#### What you have to do
Exactly how many lines in this material contain the string "solid"? Reply with the number alone.

#### Data for this task
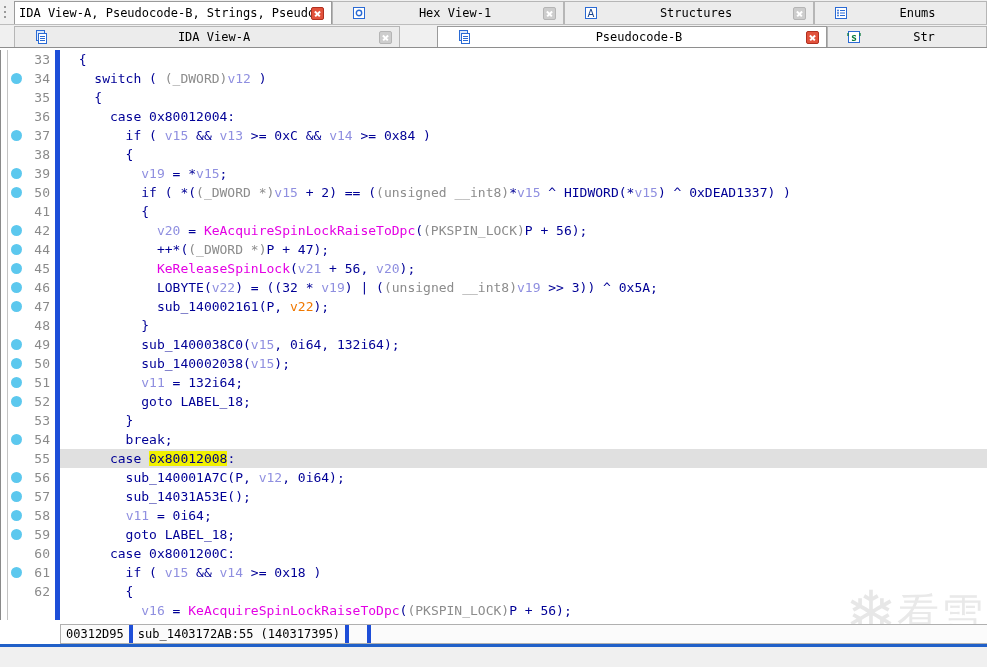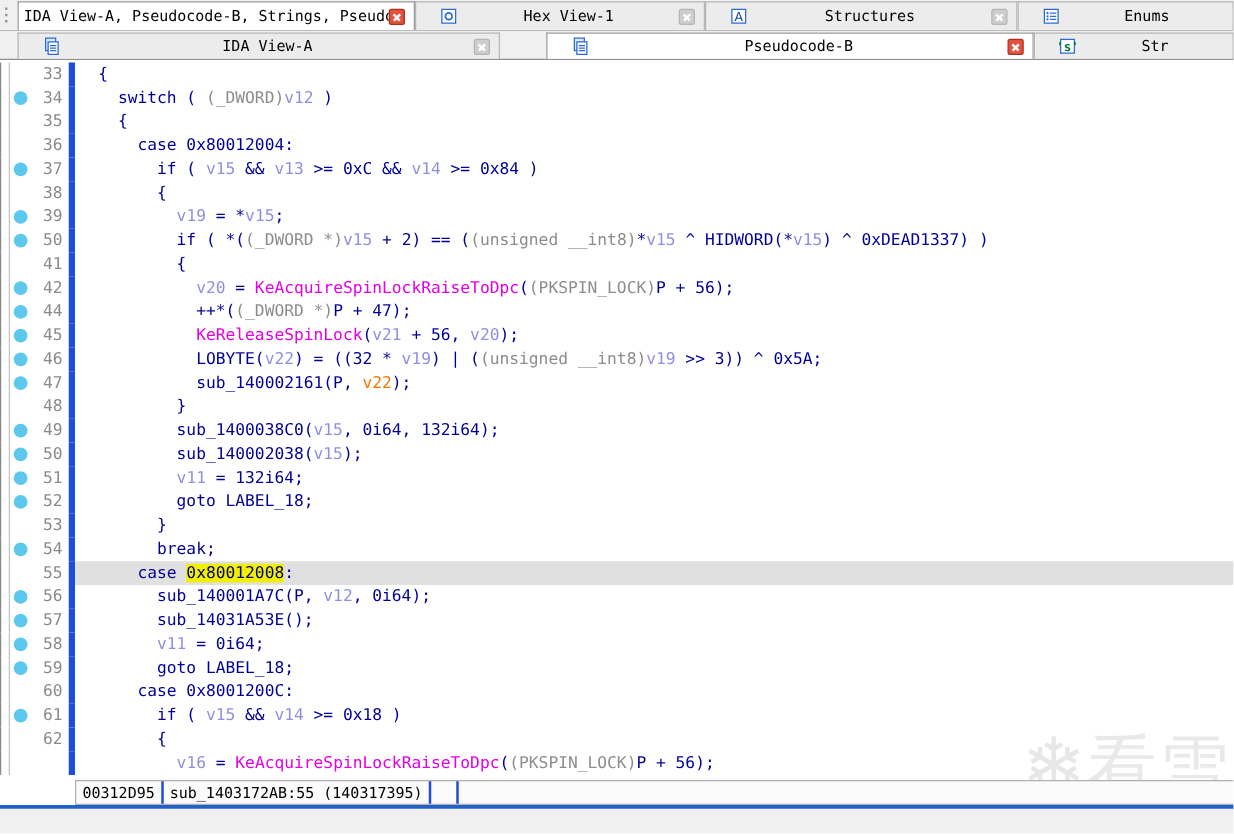--- a/index.html
+++ b/index.html
@@ -68,7 +68,7 @@
     font-family:"DejaVu Sans Mono", monospace; font-size:12px; color:#000;
     z-index:5;
   }
-  .scell { padding:0 5px; border-right:2px solid #1d4ed8; height:100%;
+  .scell { padding:0 5px; border-right:4px solid #1d4ed8; height:100%;
            display:flex; align-items:center; white-space:nowrap; }
   .scell.empty { width:22px; }
   #blueline { position:absolute; left:0; top:644px; width:987px; height:3px;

#### The completed task
2